##### PASSAGE FOR REVIEW
# First planted tank.



## juleeh (Sep 21, 2008)

Hi people This will be my first journal of my new tank. It is a rimless 2.5 aga tank(my bf took out the black trim for me). I will be using a 27 watt lamp over this tank. The plants that i will grow is Blyxa Jamponica, and Christmas moss. There might be co2 on this(its up to my bf if he wants to split his co2). Here is the hardscape so far. Comments anyone?


----------



## seds (Jan 30, 2009)

Nice hardscape. 



DIY CO2 is very easy. All you need is a limewood diffuser, some kind of tubing, 2 cups sugar, and 1/8 tsp yeast... and a 2L bottle. Force the tube into the lid and add the sugar+ yeast, seal it with silicon/plastacine and shove it into an obscure corner. VOILA! done. In that high of light you will probably need CO2 for your blyxa. Do this if your BF doesn't want to share. Total cost is about $8 initially (assuming you have a bottle and tubing) plus the price of 2 cups sugar for each additional 3 weeks. You might want to use a smaller bottle, like 591 ml or 710 ml... or 1 L

Good luck! It is already better than either of my tanks.


----------



## ddtran46 (Jul 8, 2008)

Wow. Nice hardscape so far. Cant wait for you to plant it:thumbsup:


----------



## isu712 (Jan 11, 2008)

Nice scape. Maybe it's just me, but the substrate looks kinda thin. It's my understanding that you should have around an inch in there.


----------



## PinoyBoy (Mar 14, 2008)

nah i think *she*'s gonna use only the back part to plant the plants.
nice layout.


----------



## juleeh (Sep 21, 2008)

PinoyBoy said:


> nah i think *he's* gonna use only the back part to plant the plants.
> nice layout.


Actually im a girl.


----------



## juleeh (Sep 21, 2008)

Here are some pictures of the tank up and running. Hope you guys like it.:icon_redf









Here are the rest of our tanks


----------



## CL (Mar 13, 2008)

Nice tank! Are you ddtran46's sister or something?


----------



## juleeh (Sep 21, 2008)

clwatkins10 said:


> Nice tank! Are you ddtran46's sister or something?


Lol. Hes my boyfriend. hahaha. He made me get a tank so i can fix it up. Yeah...I live with him and his parents.


----------



## Craigthor (Sep 9, 2007)

clwatkins10 said:


> Nice tank! Are you ddtran46's sister or something?





juleeh said:


> (my bf took out the black trim for me).


Don't kill me if I'm wrong...


----------



## CobraGuppy (Sep 23, 2007)

Craigthor said:


> Don't kill me if I'm wrong...


LOL

Tank is looking nice, can't wait for it to fill in!


----------



## CL (Mar 13, 2008)

Craigthor said:


> Don't kill me if I'm wrong...


Haha, sorry. I didn't see that one


----------



## FBG (Oct 17, 2008)

I really like this aquascape! 

the only thing I don't like, and is the only thing I would change, is to find uniform type rocks. I assume that the 'round' rocks are only there to hold the moss, but the three other ones that look different than the other detracts from the look. but after some algae grows on the rocks and changes the color it'll not matter much. 

very nicely done!


----------



## Kayen (Oct 14, 2007)

Haha you guys got nice tanks, keep it up.


----------



## juleeh (Sep 21, 2008)

Kayen said:


> Haha you guys got nice tanks, keep it up.


hahaha thanks!


----------



## Kayen (Oct 14, 2007)
##########
##### SUPPLIED DATA
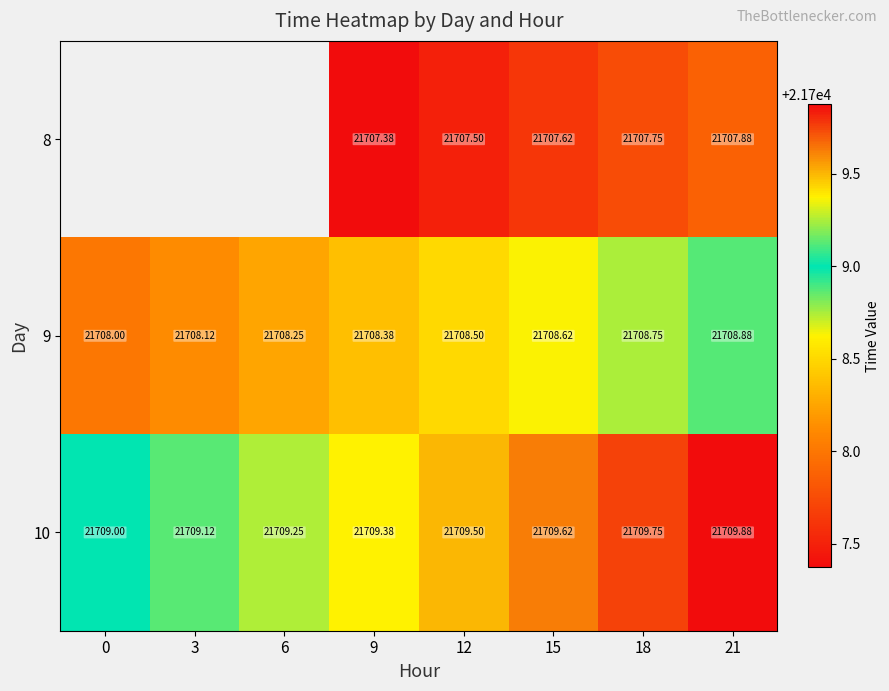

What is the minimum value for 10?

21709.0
##########
##### SUPPLIED DATA
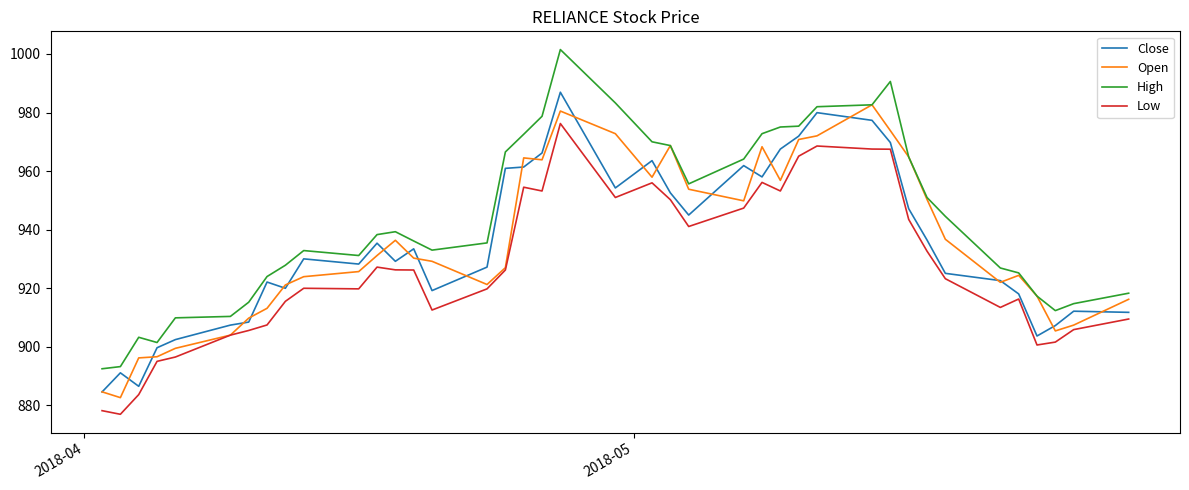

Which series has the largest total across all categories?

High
##########
**EXERCISE DETAILS**. Revise the forum thread's passage, beginning at the words "Haha, sorry. I" and stopping after "not matter much.", replacing "aquascape" with "layout".

**RESPONSE AREA**.
Haha, sorry. I didn't see that one


----------



## FBG (Oct 17, 2008)

I really like this layout! 

the only thing I don't like, and is the only thing I would change, is to find uniform type rocks. I assume that the 'round' rocks are only there to hold the moss, but the three other ones that look different than the other detracts from the look. but after some algae grows on the rocks and changes the color it'll not matter much.